1. Compute the ε-closure of the entire automaton as a preprocessing step, producing an equivalent NFA without ε-moves, then apply the regular powerset construction. This version, also discussed by Hopcroft and Ullman, is straightforward to implement, but impractical for automata with large numbers of ε-moves, as commonly arise in natural language processing application.
2. During the powerset computation, compute the ε-closure $\{q' ~|~ q \to^{*}_\varepsilon q' \}$ of each state q that is considered by the algorithm (and cache the result).
3. During the powerset computation, compute the ε-closure $\{q' ~|~ \exists q \in Q', q \to^{*}_\varepsilon q' \}$ of each subset of states Q' that is considered by the algorithm, and add its elements to Q'.

===Multiple initial states===
If NFAs are defined to allow for multiple initial states, the initial state of the corresponding DFA is the set of all initial states of the NFA, or (if the NFA also has ε-moves) the set of all states reachable from initial states by ε-moves.

==Example==
The NFA below has four states; state 1 is initial, and states 3 and 4 are accepting. Its alphabet consists of the two symbols 0 and 1, and it has ε-moves.

The initial state of the DFA constructed from this NFA is the set of all NFA states that are reachable from state 1 by ε-moves; that is, it is the set {1,2,3}.
A transition from {1,2,3} by input symbol 0 must follow either the arrow from state 1 to state 2, or the arrow from state 3 to state 4. Additionally, neither state 2 nor state 4 have outgoing ε-moves. Therefore, T({1,2,3},0) = {2,4}, and by the same reasoning the full DFA constructed from the NFA is as shown below.

As can be seen in this example, there are five states reachable from the start state of the DFA; the remaining 11 sets in the powerset of the set of NFA states are not reachable.

==Complexity==

NFA with 5 states (left) whose DFA (right) requires 16 states.

Because the DFA states consist of sets of NFA states, an n-state NFA may be converted to a DFA with at most 2^{n} states. For every n, there exist n-state NFAs such that every subset of states is reachable from the initial subset, so that the converted DFA has exactly 2^{n} states, giving Θ(2^{n}) worst-case time complexity. A simple example requiring nearly this many states is the language of strings over the alphabet {0,1} in which there are at least n characters, the nth from last of which is 1. It can be represented by an (n + 1)-state NFA, but it requires 2^{n} DFA states, one for each n-character suffix of the input; cf. picture for n=4.

==Applications==
Brzozowski's algorithm for DFA minimization uses the powerset construction, twice.
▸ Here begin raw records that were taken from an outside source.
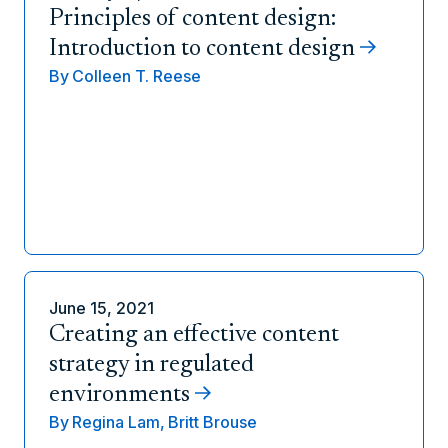
Principles of content design:
Introduction to content design
By
Colleen T. Reese
June 15, 2021
Creating an effective content
strategy in regulated
environments
By
Regina Lam,
Britt Brouse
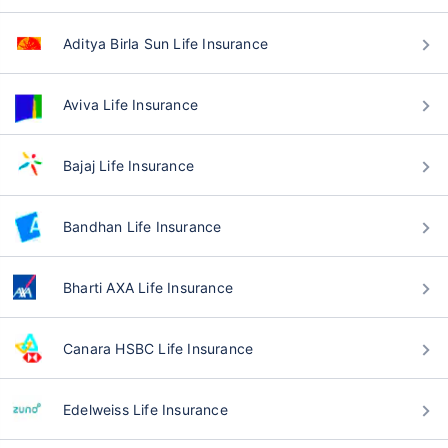
Aditya Birla Sun Life Insurance
Aviva Life Insurance
Bajaj Life Insurance
Bandhan Life Insurance
Bharti AXA Life Insurance
Canara HSBC Life Insurance
Edelweiss Life Insurance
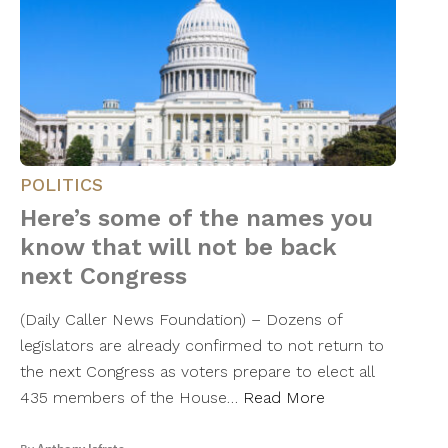
POLITICS
Here’s some of the names you
know that will not be back
next Congress
(Daily Caller News Foundation) – Dozens of
legislators are already confirmed to not return to
the next Congress as voters prepare to elect all
435 members of the House…
Read More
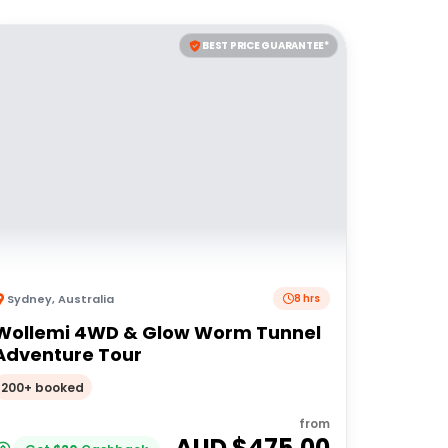
BEST PRICE GUARANTEE*
Sydney
,
Australia
8 hrs
Wollemi 4WD & Glow Worm Tunnel
Adventure Tour
200+ booked
from
AUD $
475.00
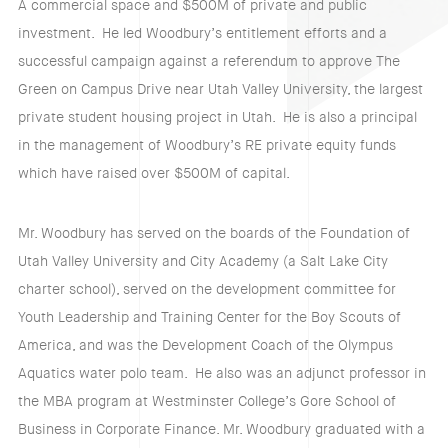
A commercial space and $500M of private and public
investment. He led Woodbury’s entitlement efforts and a
successful campaign against a referendum to approve The
Green on Campus Drive near Utah Valley University, the largest
private student housing project in Utah. He is also a principal
in the management of Woodbury’s RE private equity funds
which have raised over $500M of capital.
Mr. Woodbury has served on the boards of the Foundation of
Utah Valley University and City Academy (a Salt Lake City
charter school), served on the development committee for
Youth Leadership and Training Center for the Boy Scouts of
America, and was the Development Coach of the Olympus
Aquatics water polo team. He also was an adjunct professor in
the MBA program at Westminster College’s Gore School of
Business in Corporate Finance. Mr. Woodbury graduated with a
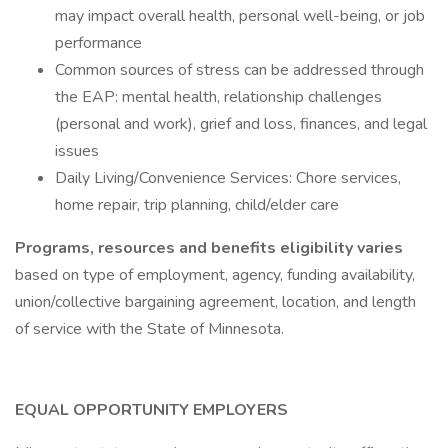
may impact overall health, personal well-being, or job
performance
Common sources of stress can be addressed through
the EAP: mental health, relationship challenges
(personal and work), grief and loss, finances, and legal
issues
Daily Living/Convenience Services: Chore services,
home repair, trip planning, child/elder care
Programs, resources and benefits eligibility varies
based on type of employment, agency, funding availability,
union/collective bargaining agreement, location, and length
of service with the State of Minnesota.
EQUAL OPPORTUNITY EMPLOYERS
It converts the input DFA into an NFA for the reverse language, by reversing all its arrows and exchanging the roles of initial and accepting states, converts the NFA back into a DFA using the powerset construction, and then repeats its process. Its worst-case complexity is exponential, unlike some other known DFA minimization algorithms, but in many examples it performs more quickly than its worst-case complexity would suggest.

Safra's construction, which converts a non-deterministic Büchi automaton with n states into a deterministic Muller automaton or into a deterministic Rabin automaton with 2^{O(n log n)} states, uses the powerset construction as part of its machinery.